For the entries below, how many lines contain the word "root"? Reply with the number and nothing else.

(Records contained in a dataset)
Start of Block
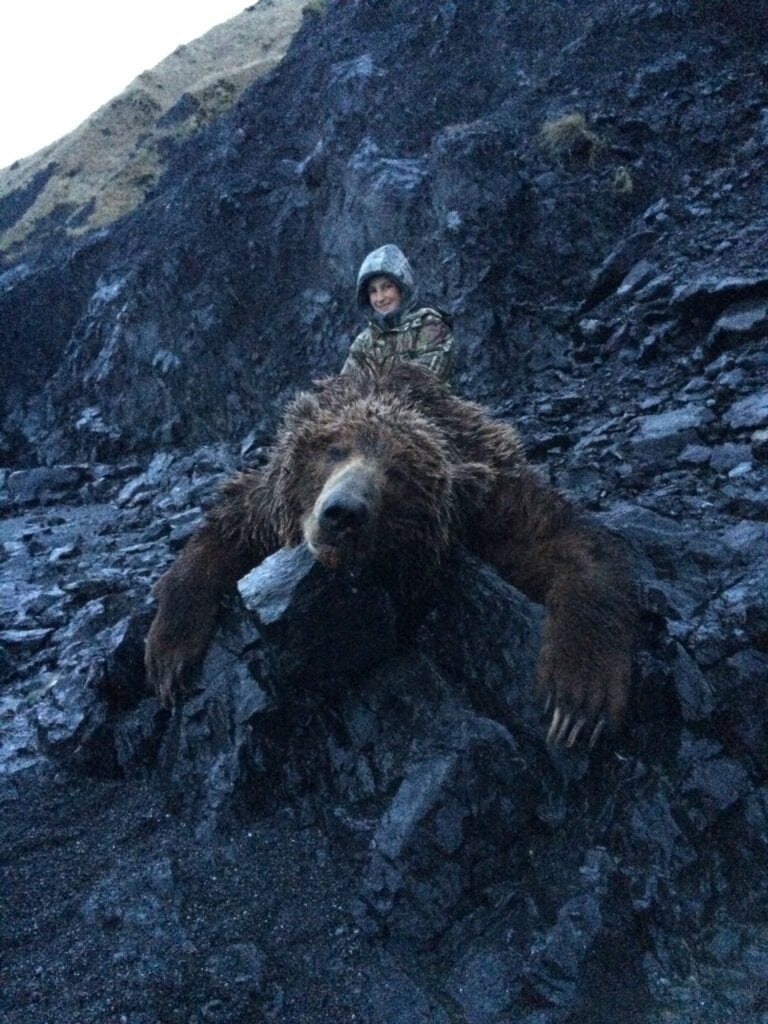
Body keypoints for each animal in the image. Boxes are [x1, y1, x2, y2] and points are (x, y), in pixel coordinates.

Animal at [145, 361, 636, 748]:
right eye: (334, 451)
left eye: (399, 474)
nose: (343, 513)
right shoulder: (270, 503)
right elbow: (225, 528)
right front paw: (169, 655)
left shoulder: (484, 500)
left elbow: (568, 542)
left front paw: (578, 699)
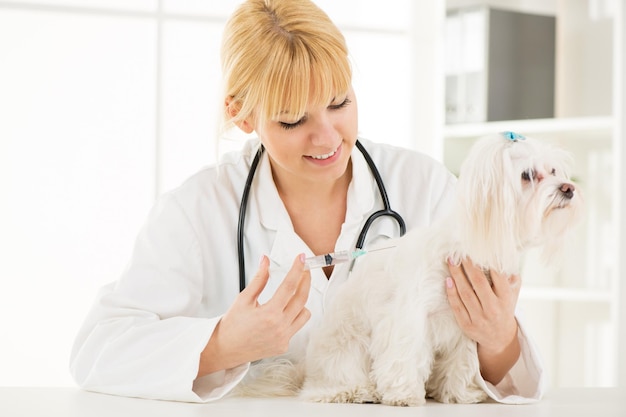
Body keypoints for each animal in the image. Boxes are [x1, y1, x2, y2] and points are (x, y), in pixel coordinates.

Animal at [298, 132, 580, 404]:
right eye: (527, 175)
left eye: (553, 171)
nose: (569, 188)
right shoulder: (409, 318)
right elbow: (406, 353)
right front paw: (404, 395)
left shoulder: (465, 327)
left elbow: (463, 360)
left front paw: (459, 393)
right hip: (345, 348)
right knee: (328, 384)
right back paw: (355, 391)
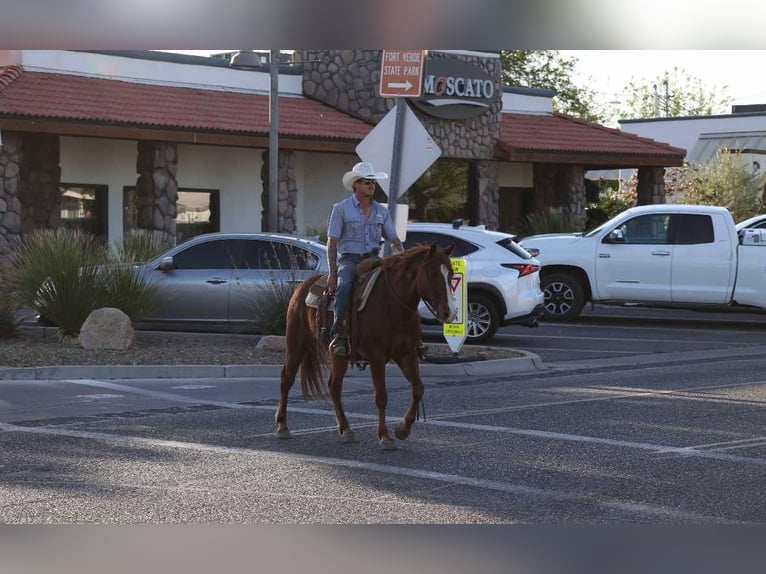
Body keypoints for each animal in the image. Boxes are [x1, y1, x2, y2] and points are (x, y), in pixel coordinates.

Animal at [276, 243, 457, 449]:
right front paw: (385, 436)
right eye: (433, 273)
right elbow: (381, 396)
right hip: (296, 344)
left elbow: (418, 388)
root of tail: (302, 286)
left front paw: (402, 429)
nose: (449, 313)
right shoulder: (377, 356)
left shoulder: (406, 354)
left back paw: (346, 430)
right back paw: (282, 426)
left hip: (338, 355)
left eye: (451, 274)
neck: (393, 303)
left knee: (334, 387)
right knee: (287, 379)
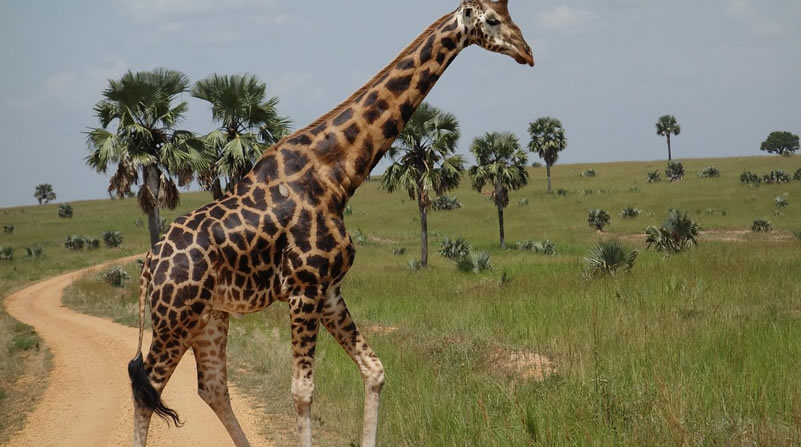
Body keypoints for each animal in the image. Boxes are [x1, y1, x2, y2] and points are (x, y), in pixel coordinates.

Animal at [130, 1, 532, 446]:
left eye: (509, 13)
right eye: (491, 19)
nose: (527, 53)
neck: (336, 175)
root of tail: (149, 266)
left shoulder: (329, 290)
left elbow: (374, 370)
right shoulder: (303, 288)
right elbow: (302, 391)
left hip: (208, 316)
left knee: (212, 388)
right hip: (174, 317)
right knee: (146, 392)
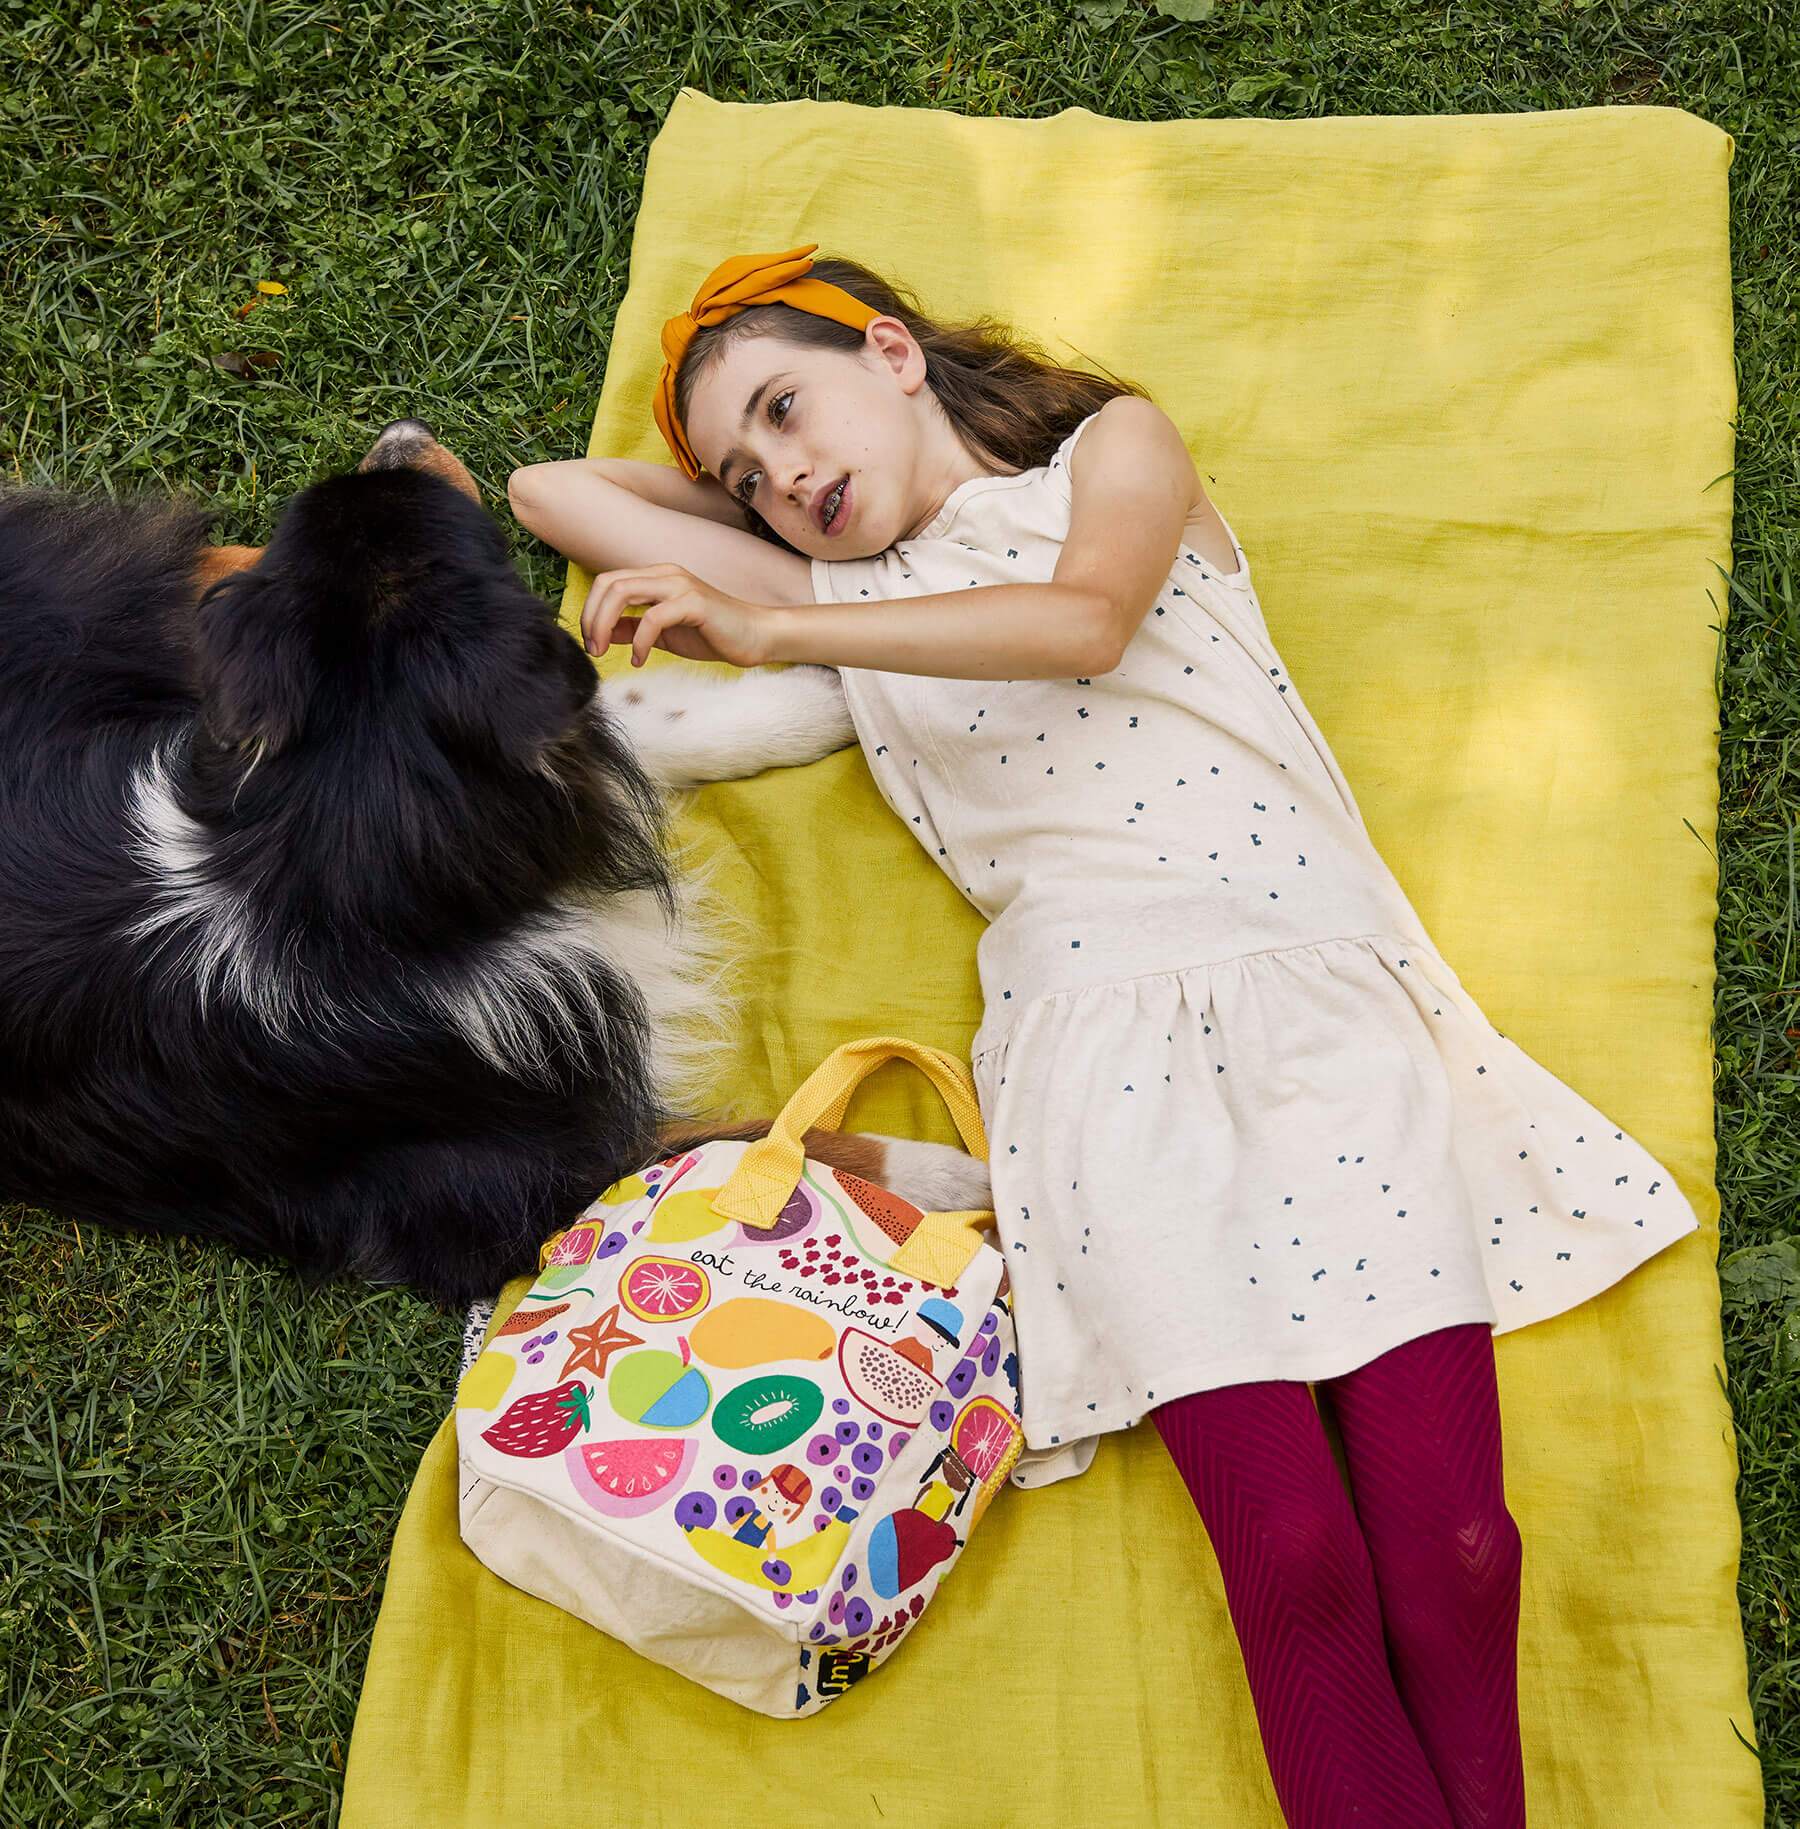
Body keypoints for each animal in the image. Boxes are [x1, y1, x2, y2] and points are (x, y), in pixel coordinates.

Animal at [0, 420, 987, 1309]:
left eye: (344, 504)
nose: (398, 433)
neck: (354, 867)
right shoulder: (508, 1183)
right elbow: (759, 1141)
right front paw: (946, 1182)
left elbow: (647, 719)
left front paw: (823, 689)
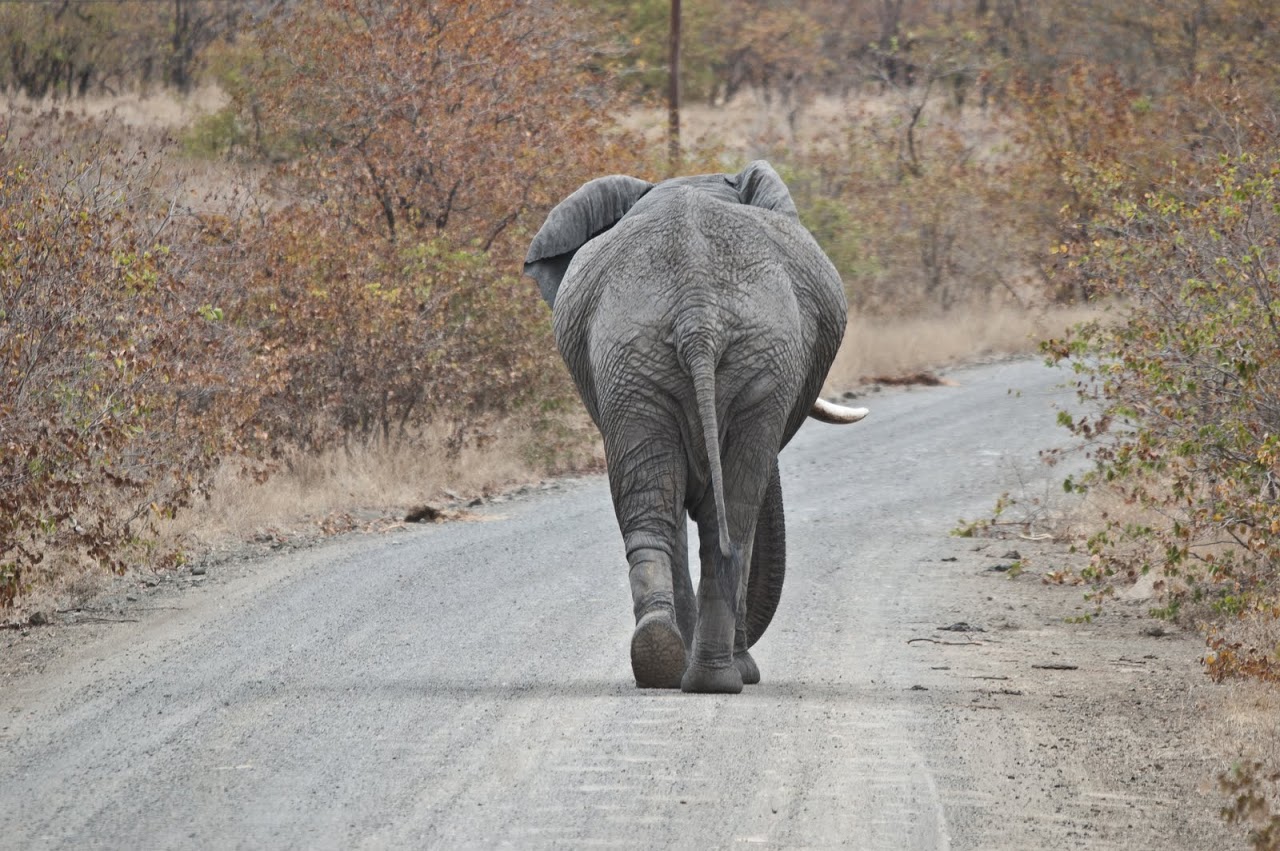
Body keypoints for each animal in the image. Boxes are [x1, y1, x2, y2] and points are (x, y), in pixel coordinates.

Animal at [522, 162, 870, 696]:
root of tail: (697, 312)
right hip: (742, 360)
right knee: (731, 517)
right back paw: (721, 677)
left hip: (639, 359)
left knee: (656, 508)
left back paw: (663, 662)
End of Block
### Finished task
3